- **Dokumen Sumber**
---
Lebih dari 70% bahan baku industri elektronik Indonesia masih bergantung pada Tiongkok (Kemenperin, 2021). Eskalasi konflik dapat mengganggu rantai pasok. Disamping itu, Indeks kemudahan berbisnis Indonesia berada di peringkat 73 dunia (2020), masih tertinggal dibanding Vietnam (70) dan Thailand (21), membuat investor enggan memilih Indonesia (Doing Business, World Bank). Perang dagang dapat menyebabkan fragmentasi rantai pasok, memaksa Indonesia untuk menyesuaikan strategi perdagangan dan produksi agar tetap kompetitif.

Negara-negara ASEAN seperti Vietnam telah menarik lebih banyak investasi asing karena kemudahan berbisnis dan infrastruktur yang lebih baik. Indonesia perlu mempercepat reformasi struktural untuk bersaing.Sekitar 70% bahan baku industri elektronik Indonesia masih diimpor dari Tiongkok, membuat sektor ini rentan terhadap gangguan pasokan akibat ketegangan perdagangan.

Ketegangan AS–Tiongkok meningkatkan aktivitas militer di Laut China Selatan. Indonesia harus meningkatkan kesiapsiagaan di Natuna. Data Kemenhan menunjukkan alokasi anggaran penguatan pertahanan maritim meningkat 21% pada 2023 untuk mendukung modernisasi radar dan kapal patroli.

5. Solusi Strategis

Pendekatan Whole of Government merupakan salah satu solusi strategis dalam menyikapi perang dagang sebagai isu lintas sektoral—melibatkan Kemenhan, Kemendag, Kemenlu, dan BKPM—untuk menyusun kebijakan terpadu dan responsif. Kebijakan Penguatan Pertahanan Ekonomi Nasional dimana Indonesia harus membangun ketahanan ekonomi berbasis industri dalam negeri, digitalisasi UMKM, dan hilirisasi SDA.
---
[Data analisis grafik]
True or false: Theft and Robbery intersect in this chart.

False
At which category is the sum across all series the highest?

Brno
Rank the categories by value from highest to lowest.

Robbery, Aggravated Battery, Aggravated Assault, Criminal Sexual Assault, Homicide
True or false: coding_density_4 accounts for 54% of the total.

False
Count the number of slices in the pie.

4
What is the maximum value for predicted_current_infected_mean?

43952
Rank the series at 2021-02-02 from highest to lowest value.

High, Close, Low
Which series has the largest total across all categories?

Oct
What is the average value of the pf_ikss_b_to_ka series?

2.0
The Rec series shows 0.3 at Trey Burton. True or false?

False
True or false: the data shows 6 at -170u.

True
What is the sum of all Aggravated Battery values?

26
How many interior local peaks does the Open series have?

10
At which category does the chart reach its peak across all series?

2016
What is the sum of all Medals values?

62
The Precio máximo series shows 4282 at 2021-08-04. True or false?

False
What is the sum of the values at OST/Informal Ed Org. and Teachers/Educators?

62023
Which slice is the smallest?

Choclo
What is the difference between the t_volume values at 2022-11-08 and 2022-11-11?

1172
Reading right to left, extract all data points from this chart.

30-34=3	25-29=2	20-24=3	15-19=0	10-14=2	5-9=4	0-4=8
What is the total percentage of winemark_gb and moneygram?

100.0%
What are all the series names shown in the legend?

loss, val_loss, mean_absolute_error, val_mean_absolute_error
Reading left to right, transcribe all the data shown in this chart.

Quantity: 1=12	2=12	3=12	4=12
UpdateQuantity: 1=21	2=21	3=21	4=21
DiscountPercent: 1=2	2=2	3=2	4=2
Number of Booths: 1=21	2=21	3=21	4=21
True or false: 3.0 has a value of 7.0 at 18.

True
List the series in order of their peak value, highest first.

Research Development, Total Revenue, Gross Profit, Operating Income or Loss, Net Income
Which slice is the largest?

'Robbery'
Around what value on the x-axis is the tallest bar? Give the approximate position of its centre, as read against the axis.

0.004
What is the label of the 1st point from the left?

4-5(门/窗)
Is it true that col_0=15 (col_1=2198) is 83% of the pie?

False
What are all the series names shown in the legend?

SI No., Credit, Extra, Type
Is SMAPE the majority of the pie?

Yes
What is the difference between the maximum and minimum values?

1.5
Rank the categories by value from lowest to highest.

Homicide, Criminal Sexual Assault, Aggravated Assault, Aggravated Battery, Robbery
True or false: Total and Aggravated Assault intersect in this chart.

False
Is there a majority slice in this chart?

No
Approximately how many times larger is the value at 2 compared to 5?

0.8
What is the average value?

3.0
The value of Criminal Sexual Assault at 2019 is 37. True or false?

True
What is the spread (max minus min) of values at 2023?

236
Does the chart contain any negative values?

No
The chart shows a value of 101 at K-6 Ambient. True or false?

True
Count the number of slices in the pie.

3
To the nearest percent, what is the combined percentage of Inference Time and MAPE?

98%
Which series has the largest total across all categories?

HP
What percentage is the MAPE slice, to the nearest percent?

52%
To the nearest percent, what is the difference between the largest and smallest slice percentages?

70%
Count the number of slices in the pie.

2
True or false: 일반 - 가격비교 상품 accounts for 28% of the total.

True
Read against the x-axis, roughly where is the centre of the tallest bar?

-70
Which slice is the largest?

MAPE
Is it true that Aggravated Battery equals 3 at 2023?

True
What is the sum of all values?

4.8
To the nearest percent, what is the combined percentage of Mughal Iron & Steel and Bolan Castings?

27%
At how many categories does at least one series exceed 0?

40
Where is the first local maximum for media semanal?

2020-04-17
---
- **Ketentuan Latihan**
A) Sebutkan semua kementerian dan lembaga yang menurut teks tentang perang dagang dilibatkan dalam pendekatan Whole of Government.
B) Tulislah kelanjutan teks tentang perang dagang setelah kalimat terakhirnya.
Materi ini tidak berhubungan dengan teks tentang perang dagang.

- **Jawaban Tugas**
A) Kemenhan, Kemendag, Kemenlu, dan BKPM.

B)
Pemerintah perlu mengembangkan “National Supply Chain Resilience Roadmap” yang memperkuat ketahanan logistik dan produksi strategis, khususnya di sektor pertahanan, energi, dan pangan. Harmonisasi regulasi investasi pusat-daerah, penyediaan zona industri berbasis kebutuhan sektor high-tech, serta pemangkasan waktu perizinan (dari rata-rata 18 hari menjadi kurang dari 7 hari). Menyederhanakan perizinan, meningkatkan kualitas infrastruktur dan memperbaiki iklim investasi untuk menarik lebih banyak investor asing.Upaya mendorong hilirisasi industri untuk mengurangi ketergantungan pada impor dan meningkatkan nilai tambah produk ekspor.

Disamping itu perlu peningkatan Postur TNI di Perbatasan Strategis dengan modernisasi alutsista, penempatan pasukan dan radar di wilayah seperti Natuna untuk mengantisipasi spillover ketegangan AS-Tiongkok. Integrasi defense economic planning dalam RPJMN, misalnya melalui pengembangan industri pertahanan berbasis dual-use technology dan peningkatan kapasitas TNI AL untuk presence di jalur strategis Selat Malaka dan Natuna.

Solusi strategis selanjutnya adalah dengan Diplomasi Ekonomi Proaktif yaitu melakukan negosiasi bilateral dengan AS untuk mendapatkan pengecualian tarif dan memperkuat kerja sama ekonomi dengan negara-negara mitra lainnya.

6. Kesimpulan

Perang dagang AS-Tiongkok merupakan refleksi pergeseran tatanan global. Indonesia, sebagai negara non-blok dengan potensi besar, memiliki peluang untuk mengambil posisi strategis dengan memperkuat kemandirian ekonomi dan pertahanan. Kuncinya ada pada ketepatan membaca dinamika, keberanian melakukan reformasi, dan soliditas dalam menjaga prinsip politik luar negeri yang bebas-aktif.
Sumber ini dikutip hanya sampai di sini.